Il a déclaré : "Si je devais me définir politiquement, je me situerais au centre de la droite". Stérin, entrepreneur ayant prospéré grâce aux coffrets Smartbox avant de se tourner vers la philanthropie, a précisé sa position controversée sur la remigration d'étrangers délinquants. "Je suis à droite de l'extrême droite sur ce sujet", a-t-il ajouté, précisant qu'il se considère "à l'extrême gauche de l'extrême droite" en matière économique.
À la recherche d'une influence politique
En souriant face aux parlementaires, Stérin a évoqué ses deux fondations philanthropiques : Le Fonds du Bien Commun, qui soutient des projets d'intérêt général dans des domaines comme la culture et l'éducation, et Périclès, une initiative visant à influencer le débat politique sans participer directement aux élections. "Nous espérons diffuser des idées libérales conservatrices en France pour obtenir des votes favorables à une politique de droite libérale conservatrice", a-t-il déclaré.

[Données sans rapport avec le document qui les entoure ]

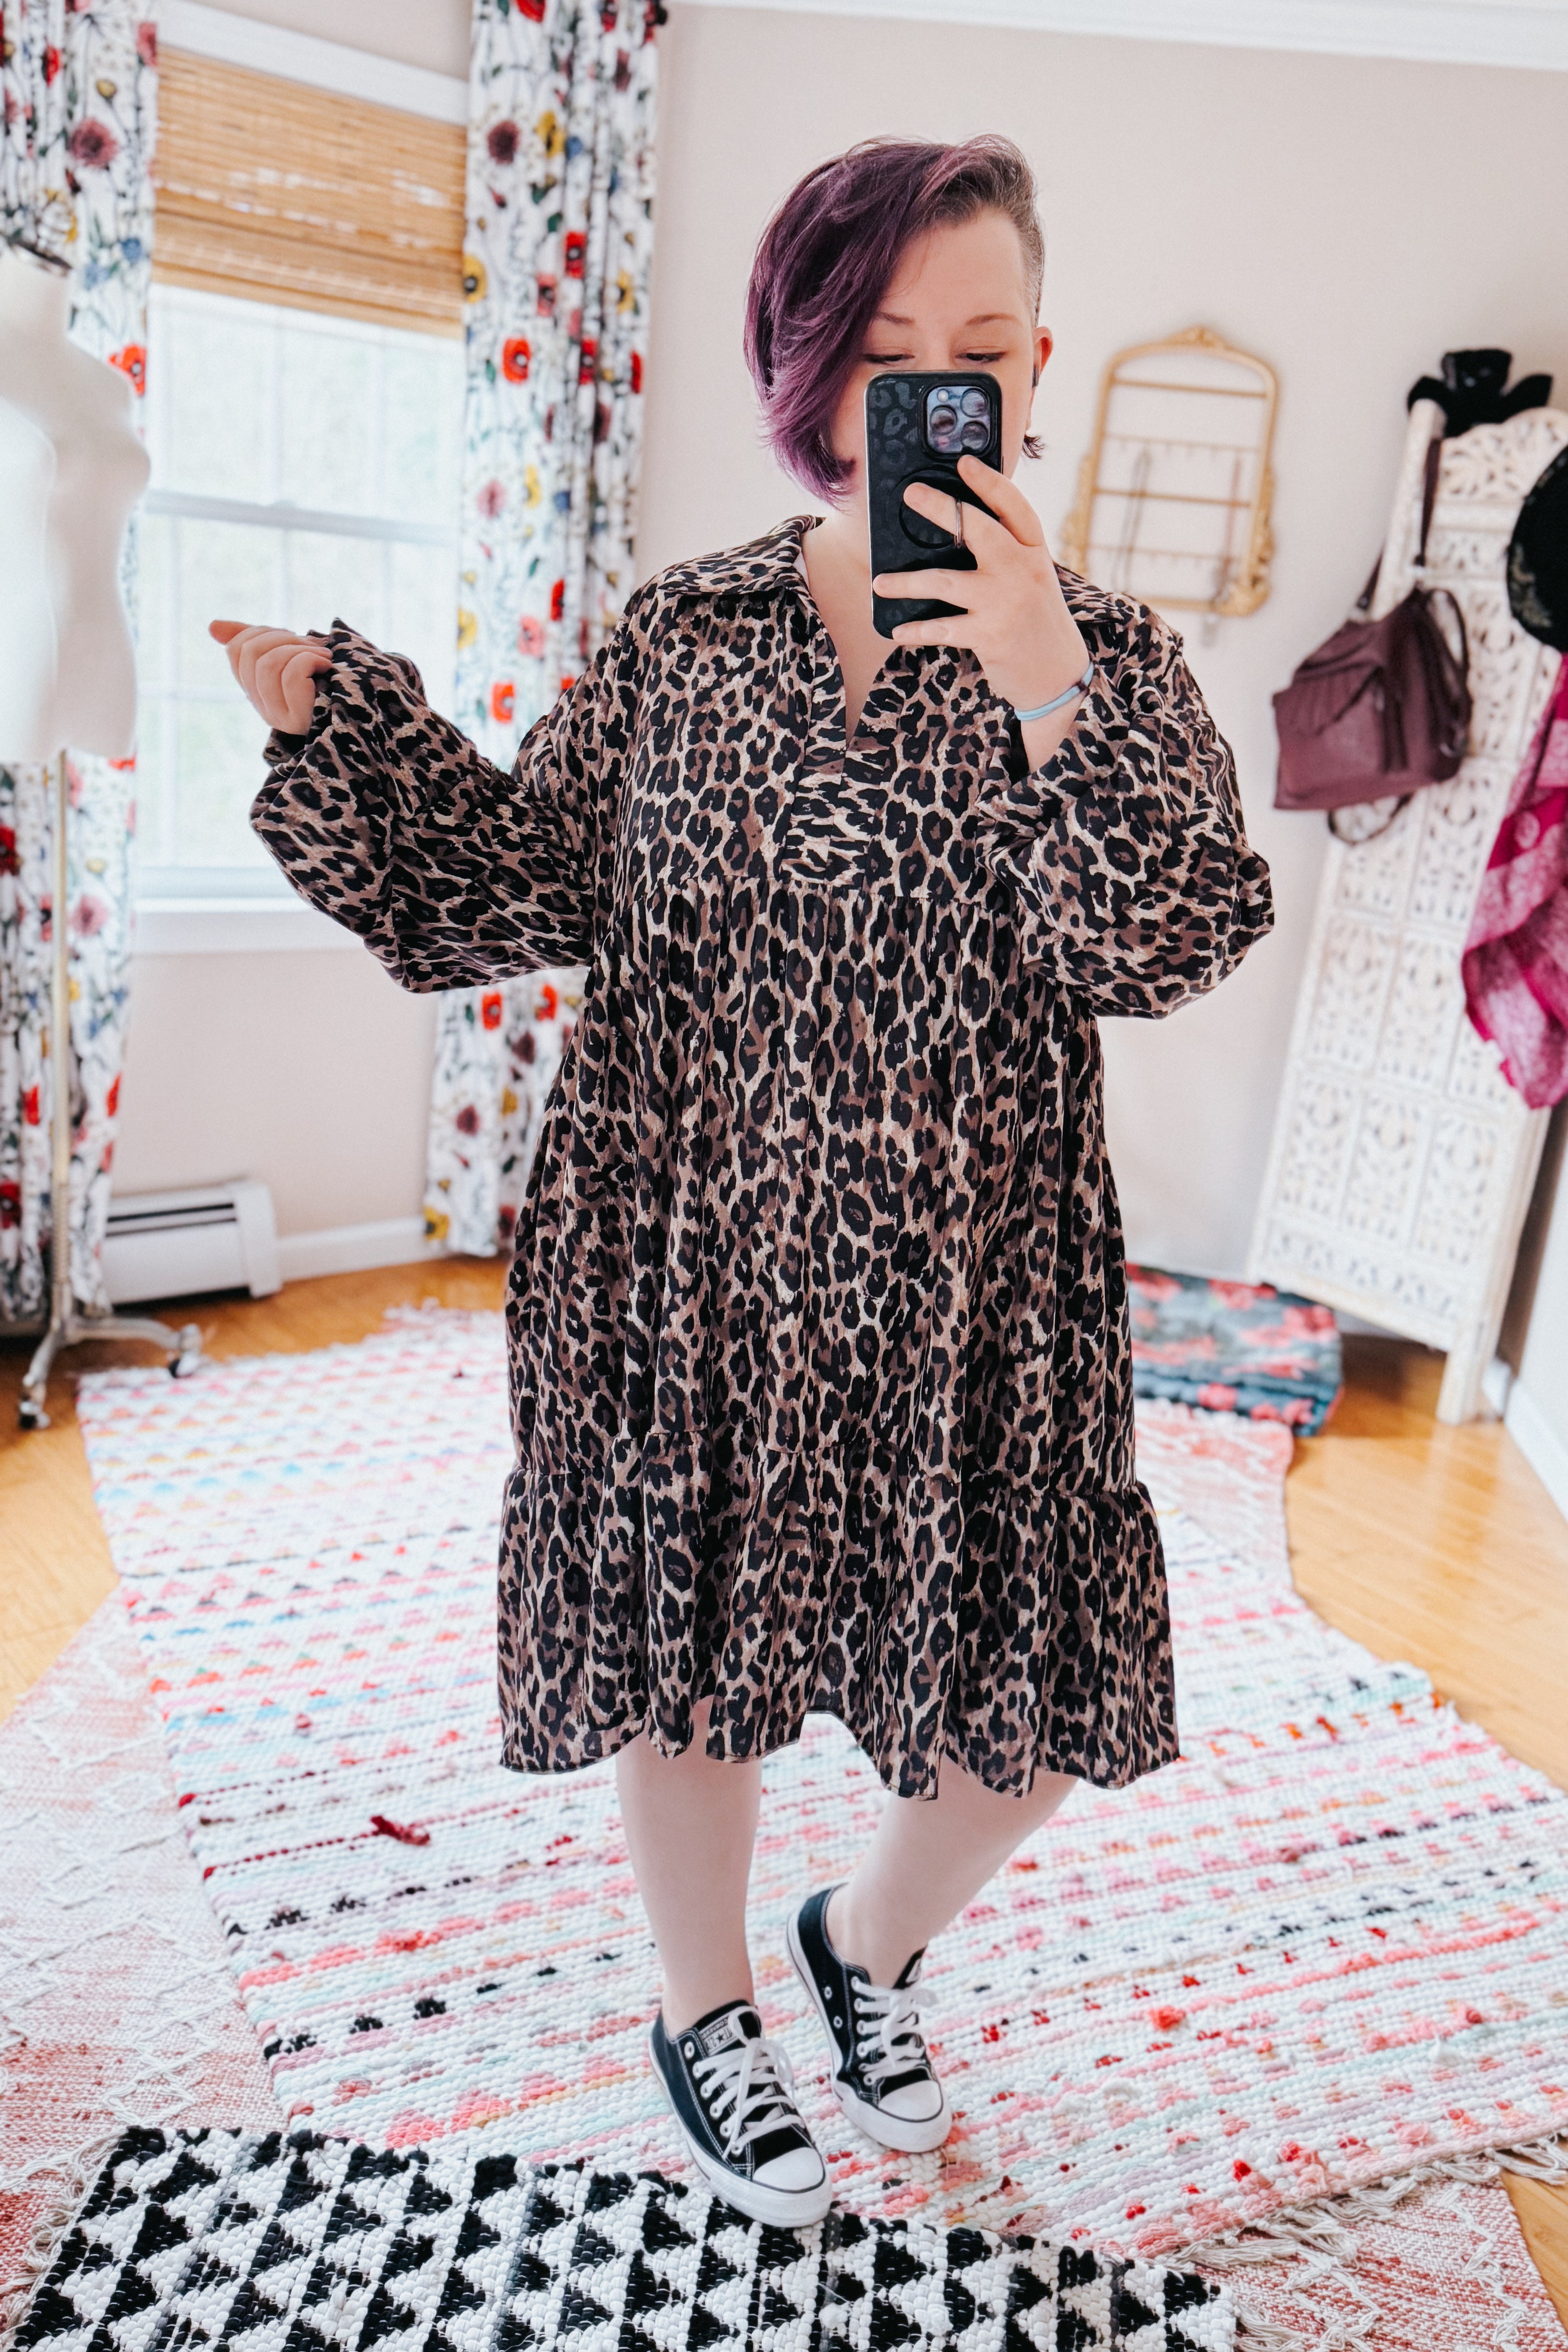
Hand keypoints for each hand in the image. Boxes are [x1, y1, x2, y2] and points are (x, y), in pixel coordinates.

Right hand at [209, 620, 331, 732]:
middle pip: (249, 652)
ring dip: (301, 649)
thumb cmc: (332, 676)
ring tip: (323, 658)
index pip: (236, 648)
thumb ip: (256, 640)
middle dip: (284, 638)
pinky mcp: (296, 719)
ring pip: (268, 663)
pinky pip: (290, 673)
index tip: (292, 639)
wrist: (370, 705)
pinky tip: (327, 668)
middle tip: (312, 647)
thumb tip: (212, 626)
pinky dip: (311, 660)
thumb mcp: (293, 651)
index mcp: (256, 688)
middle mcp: (261, 705)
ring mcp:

Il a également insisté sur le fait qu'il consacrait seulement 10 % de son temps à ces activités, préférant son rôle dans les affaires, où il se sent le plus à l'aise pour "faire de l'argent".
Stérin a voulu apaiser les craintes autour de la légalité de ses fondations, affirmant qu'"il n'existe pas de procédure en cours concernant leurs actions". En décembre dernier, il avait refusé une convocation en personne d'une autre commission de l'Assemblée nationale, et avait été entendu par la police à propos de son refus de témoigner.
Cette audition met en lumière les aspirations politiques d'un homme qui pourrait voir son influence se développer dans les années à venir, alors que les idées libérales conservatrices gagnent du terrain dans le paysage politique français. Des experts s'interrogent cependant sur l'impact réel de ses ambitions sur le débat public.